[Opening Document text section]

# Any toy day gift guide?



## Ruriko (Dec 9, 2015)

Does anyone have a guide to toy day to what gifts to give to your villagers? I already know my two clues but I don't know the correct gift it is


----------



## Kittyinpink87 (Dec 9, 2015)

I believe its always random for the player.


----------



## mayortash (Dec 9, 2015)

On Christmas you will get a sack of presents. If you have the clues from the villagers it will be pretty obvious who's meant to get what.


----------



## Belle of Pripyat (Dec 9, 2015)

It _is_ random. Be sure to write down the clues and that'll help you choose correctly from the bag of gifts Jingle gives you to pass out.


----------



## nerdatheart9490 (Dec 9, 2015)

Yeah, totally random. I always make a list of hints that the villagers give me over the month. They give you two hints, unless it's something like wallpaper. Then you get only one hint. Good luck!

[Closing Document text section]
[Opening Collected material section]

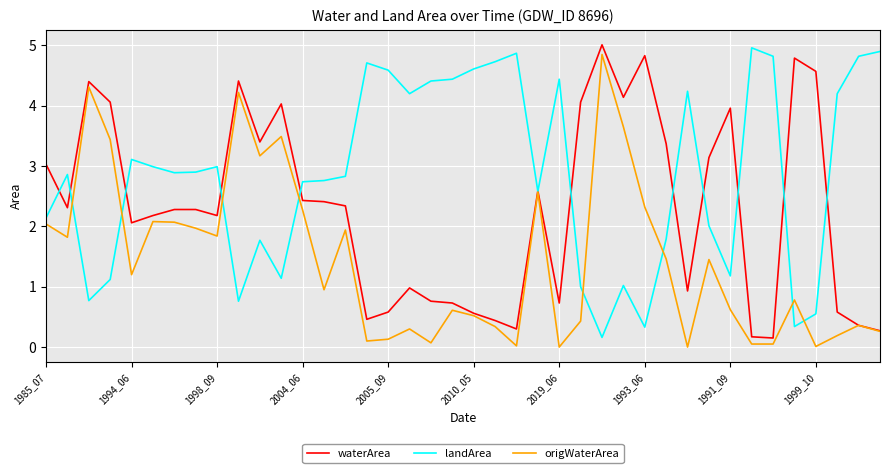

What is the maximum value shown in the chart?

5.0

[Closing Collected material section]

_Task list_
(A) In the Toy Day gift thread, who hands the player the bag of gifts to pass out?
(B) From the Toy Day gift thread, copy word for word the passage that opens with the words containing "## Belle of" and closes with "to pass out.".

_Numbered responses_
(A) Jingle

(B)
## Belle of Pripyat (Dec 9, 2015)

It _is_ random. Be sure to write down the clues and that'll help you choose correctly from the bag of gifts Jingle gives you to pass out.